Exercise directions:
From the passage on the mount lifecycle, list every helper that mount attaches to the instance.

Text under study:
+ + +

Lifecycle: what mount does from start to finish

All of this comes together in mount — the function that turns a component definition into a live instance. It copies the methods from the definition onto the instance; attaches the helpers (prop, set, fetch, emit, on); wraps the state in a reactive Proxy connected to the scheduler; builds exprState; and defines render() — the function that takes the (cached) scan result, runs the directives, renders the lists, binds the events, and collects the refs. Then comes the first render, and a call to onCreate in a microtask (which is why in onCreate the refs are already available and it’s safe to go fetch data). Symmetrically, onDestroy is called on teardown, after all the listeners are removed and all the bus subscriptions are unsubscribed.

render hides one more safeguard: the isRendering flag. If, inside evaluating an expression, you accidentally mutate state, that would trigger a render during a render — an infinite or simply unexpected recursion. The flag catches that situation, suppresses the nested render, and warns once in the console: “move the state write into a method.”

The size discipline, and what’s deliberately missing

I’ve already mentioned the 7-kilobyte budget. I’d dearly love to fit in everything and a bit more on top. But obviously, in that case the library would grow a lot. During the build, the gzip size of the final bundle is measured, and the build fails if it exceeds 7168 bytes.

+ + +

Information:
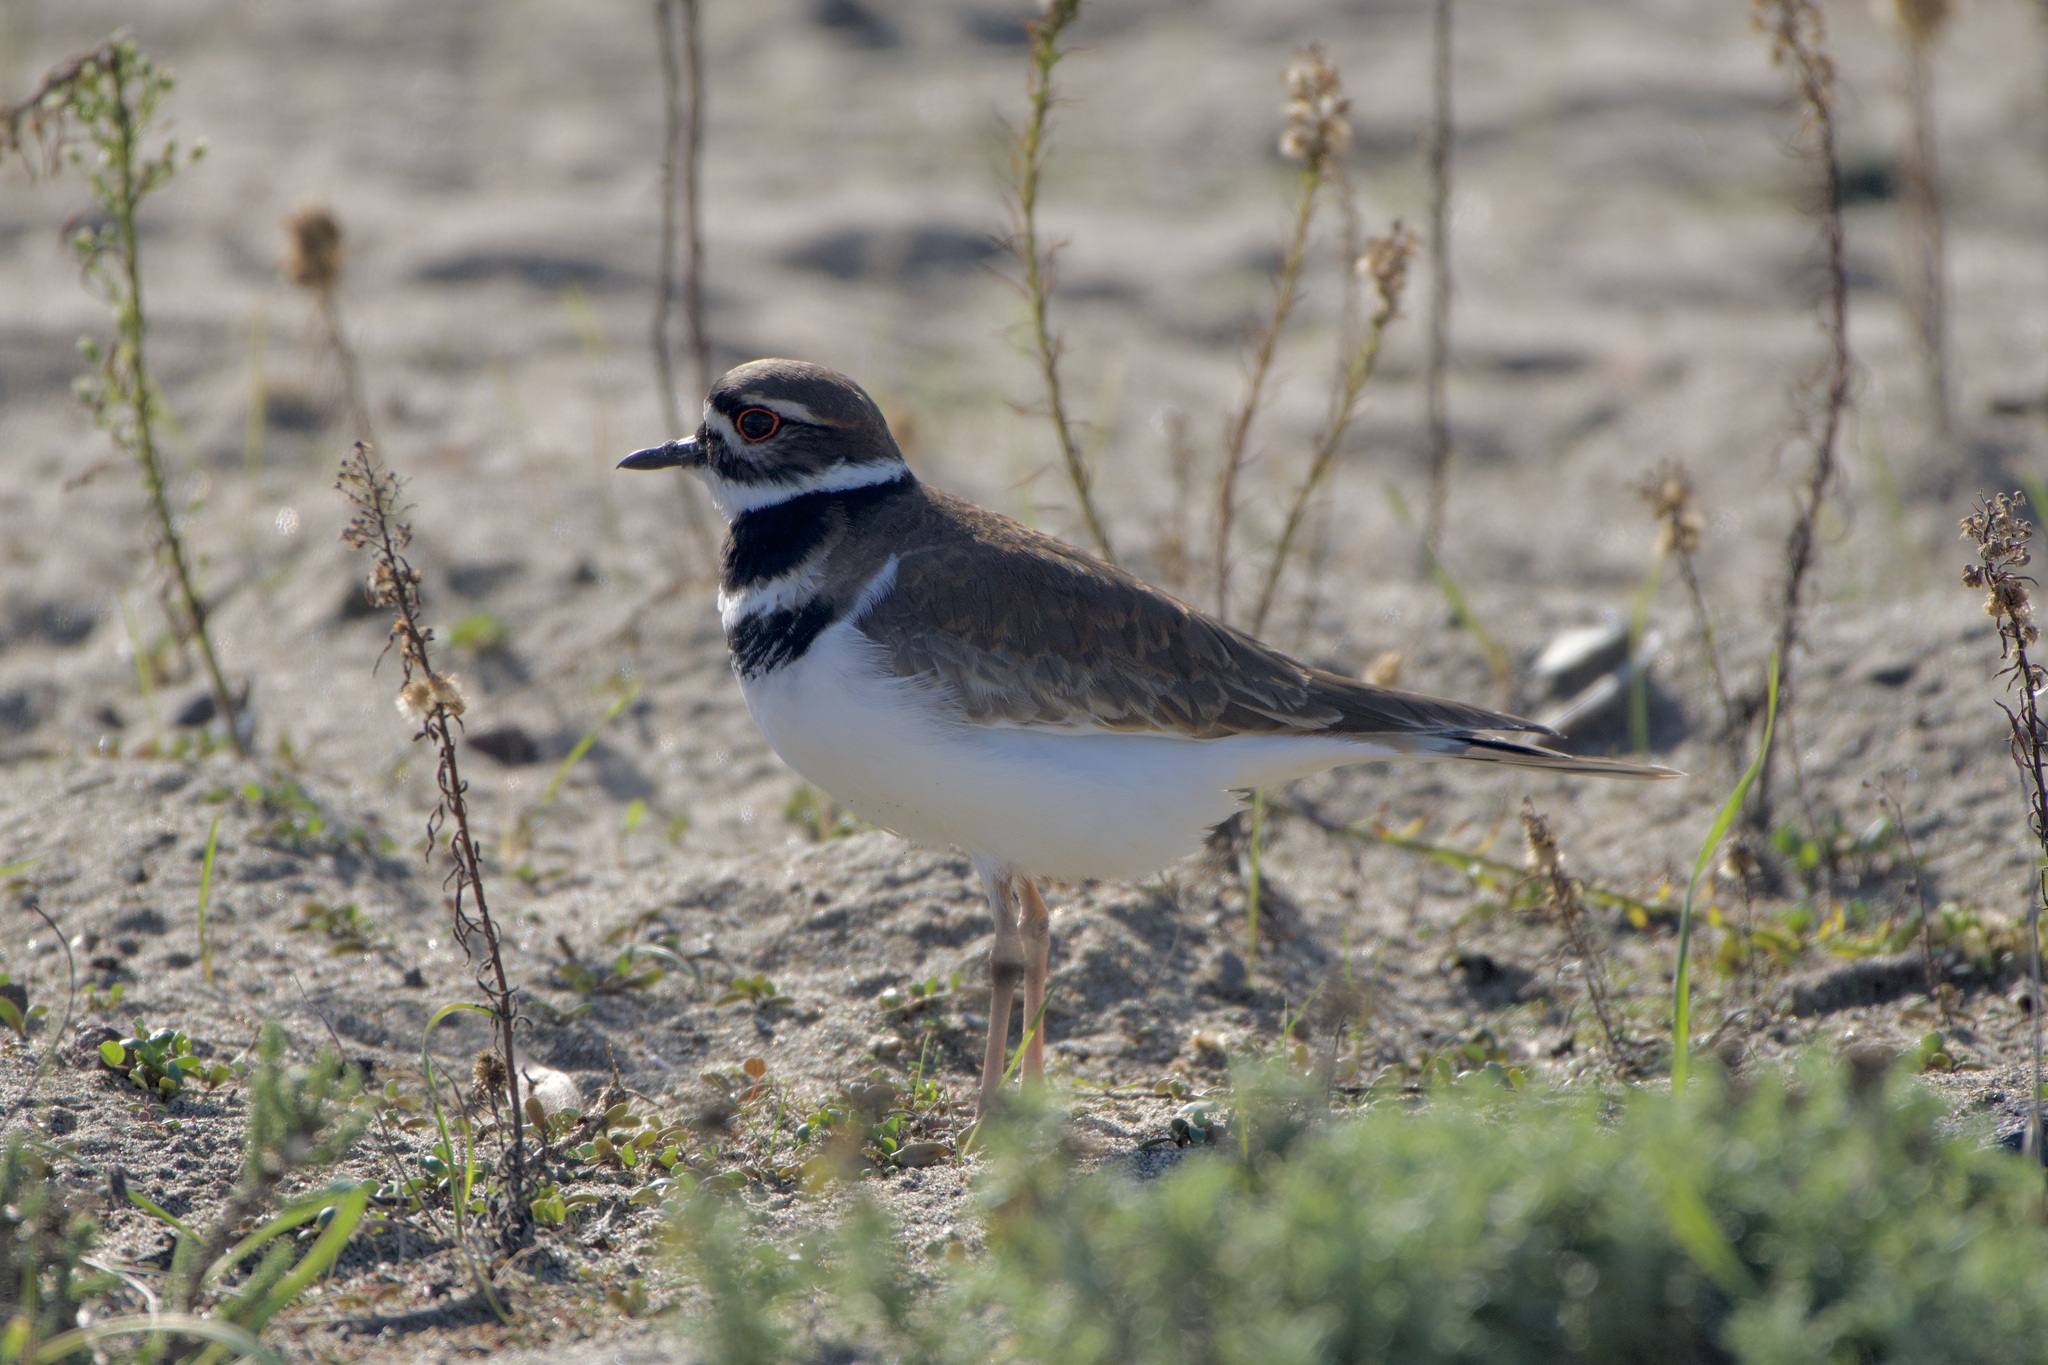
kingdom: Animalia
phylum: Chordata
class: Aves
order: Charadriiformes
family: Charadriidae
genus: Charadrius
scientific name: Charadrius vociferus
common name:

+ + +

Answer for the task:
prop, set, fetch, emit, on